Before any of that, however, there is a repair to carry out followed by an extensive flight test programme. Although the Airlander 10 flew for a total of 2h over its two initial flights and achieved a number of benchmarks, including a series of climbs and turns, Daniels says the company is likely to go back to the beginning of the flight test programme. There will be three phases, culminating in a final stage of at least 100h involving flying at night and outside visual flight rules, and taking the Airlander more than 75nm from Cardington at altitudes above 10,000ft.

“We’ll resume the flight test programme, but we’ll do it systematically,” says Daniels. “We know how the aircraft flies – it flies superbly – so we’re pretty confident that the flight test programme will go according to plan.” However, he cautions: “There will be unknown unknowns, as there have been on every flight test programme since Icarus.” The company now feels better prepared, he says. “The silver lining of [the crash] is that we have ruthlessly assessed how we operate and put much more focus on process.”

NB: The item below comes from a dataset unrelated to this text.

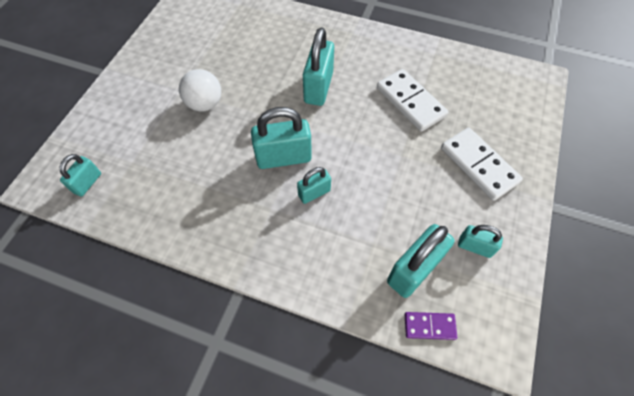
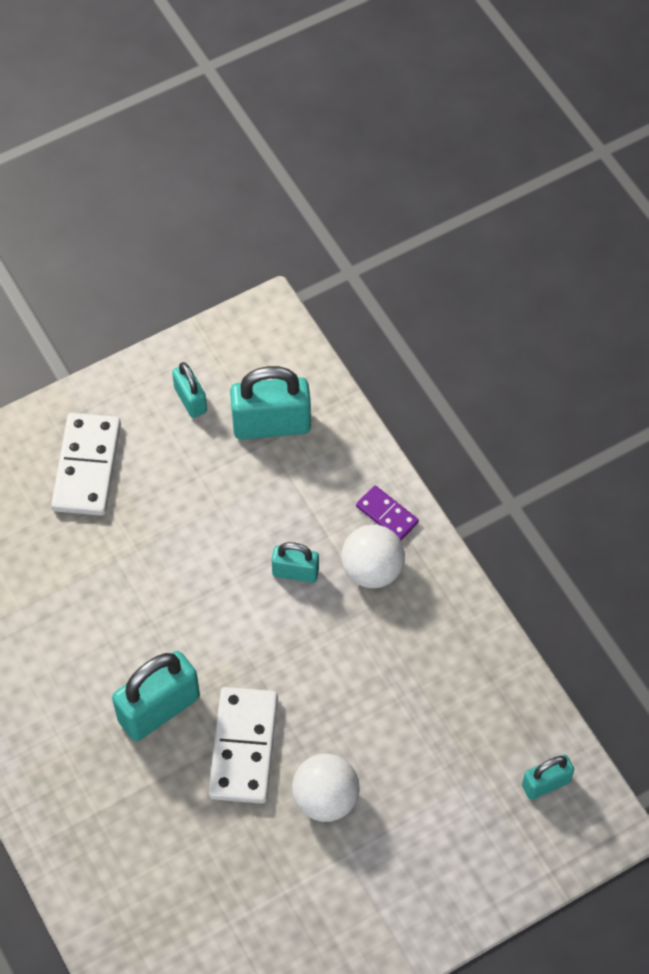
camera: 140 degrees left, 0 degrees up
(272, 226) = (372, 570): none -> white ball
(283, 157) = (291, 641): turquoise padlock -> none
(410, 102) = (69, 597): white domino -> white domino (243, 747)
(429, 326) = (307, 374): purple domino -> purple domino (387, 514)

HAV is using some of the downtime during the repair to make modifications to the crew compartment that it planned to undertake between phase two and three of the flight test programme. These include installing an onboard lavatory for the crew, necessary for long flights. As the prototype aircraft draws closer to certification, HAV plans to build a second example as its first aircraft to go on the market. It will feature further modifications, although the basic aerodynamics of the Airlander will remain the same, Daniels says.

An unfamiliar visitor to the Cardington hangar, seeing the Airlander in the flesh, might think they had stumbled into the next-door film studio instead. But while the airship might resemble a creation for the movies, its developers believe it offers something genuinely transformative in aviation. The Airlander 10’s future is far from secure – HAV has no orders and needs £10 million in the next six months to keep going – but if all goes to plan over the next two years this giant of the skies will be the first certificated aircraft designed and built in the UK for almost two decades.